Em maio de 2011, uma acusação de crime sexual contra o então diretor-geral do FMI (Fundo Monetário Internacional), Dominique Strauss-Kahn, que liderava as pesquisas de intenções de votos para a Presidência da França, produziu histeria na imprensa planetária. O todo-poderoso da economia global foi preso sob suspeita de atacar sexualmente uma camareira, a imigrante guineense Nafissatou Diallo, na suíte presidencial do Hotel Sofitel, em Nova York. O escândalo rendeu a minissérie documental Room 2806 (Quarto 2806: A Acusação), que estreou há poucos dias na Netflix.
Os quatros episódios dirigidos com vigor e criatividade pelo parisiense Jalil Lespert — ator de vários filmes e diretor da elogiada cinebiografia ‘Yves Saint Laurent’, de 2014, a respeito do icônico estilista — revelam a guerra de advogados nos bastidores, a operação para destruir a reputação da camareira, o histórico de compulsão sexual de Strauss-Kahn e a opção de parte da imprensa pelo sensacionalismo asqueroso.
Uma história paralela envolve a mulher do líder do FMI na ocasião, a famosa jornalista e apresentadora de TV francesa Anne Sinclair, herdeira de fortuna equivalente a R$ 1 bilhão.
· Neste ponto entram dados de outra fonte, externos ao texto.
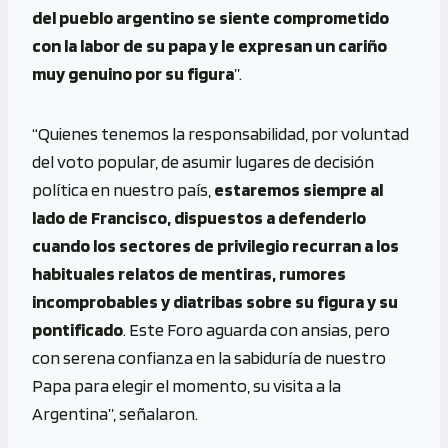
del pueblo argentino se siente comprometido
con la labor de su papa y le expresan un cariño
muy genuino por su figura
”.
“Quienes tenemos la responsabilidad, por voluntad
del voto popular, de asumir lugares de decisión
política en nuestro país,
estaremos siempre al
lado de Francisco, dispuestos a defenderlo
cuando los sectores de privilegio recurran a los
habituales relatos de mentiras, rumores
incomprobables y diatribas sobre su figura y su
pontificado
. Este Foro aguarda con ansias, pero
con serena confianza en la sabiduría de nuestro
Papa para elegir el momento, su visita a la
Argentina”, señalaron.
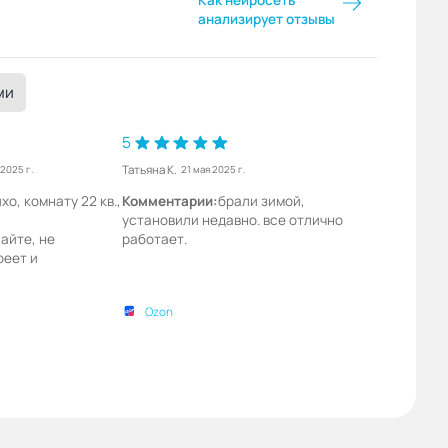
Как нейросеть
анализирует отзывы
ми
5
Татьяна К.
 2025 г.
21 мая 2025 г.
хо, комнату 22 кв.,
Комментарии:
брали зимой,
установили недавно. все отлично
айте, не
работает.
реет и
Ozon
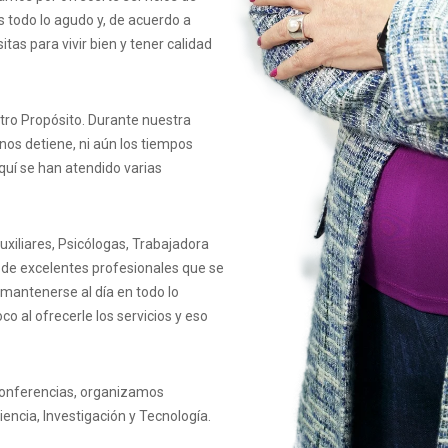
todo lo agudo y, de acuerdo a
tas para vivir bien y tener calidad
tro Propósito. Durante nuestra
os detiene, ni aún los tiempos
quí se han atendido varias
xiliares, Psicólogas, Trabajadora
o de excelentes profesionales que se
mantenerse al día en todo lo
o al ofrecerle los servicios y eso
conferencias, organizamos
iencia, Investigación y Tecnología.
A história de amor do casal e as atitudes dela diante do escarcéu midiático protagonizado pelo marido mulherengo parecem trama de novela. Apesar da humilhação pública ao ser vista como esposa iludida e traída, Anne se manteve firme ao lado do companheiro. Pediu o divórcio somente depois da explosão de outro escândalo sexual com Strauss-Kahn, também abordado na minissérie.
Quarto 2806 lança questionamentos e sugestões. Destaca contradições na narrativa da vítima, o comportamento estranho de alguns funcionários do hotel, a desconfiança de que o presidente da França Nicolas Sarkozy, rival de Strauss-Kahn, estaria por trás de suposta armação. Há ainda denúncia de preconceito racial contra a camareira negra. O caso apresenta tantas nuances e surpresas que parece um romance de espionagem escrito pelo inglês John Le Carré, morto aos 89 anos no domingo (13).
A mídia soube capitalizar aquele espetáculo deplorável. Ao longo de meses, o caso Strauss-Kahn impulsionou a venda de jornais populares e aumentou o público de telejornais. Em algumas audiências na corte de Nova York, com a presença do acusado, mais de 200 repórteres, cinegrafistas e fotógrafos de vários Países se amontoavam em busca da melhor imagem e de declarações bombásticas. O microfone da Globo aparece em algumas dessas cenas de Quarto 2806.
Como o caso judicial termina? Não é preciso ser vidente para saber. Mais uma vez, prevaleceram o poder financeiro, a influência social e a estratégia de advogados caros. Ainda que o final seja conhecido por todos, a minissérie documental prende a atenção e entretém. Melhor ser vista em maratona: os quatro capítulos de uma vez. Depois disso, impossível não dar um Google para saber mais sobre o que aconteceu com os personagens principais desse folhetim da vida real.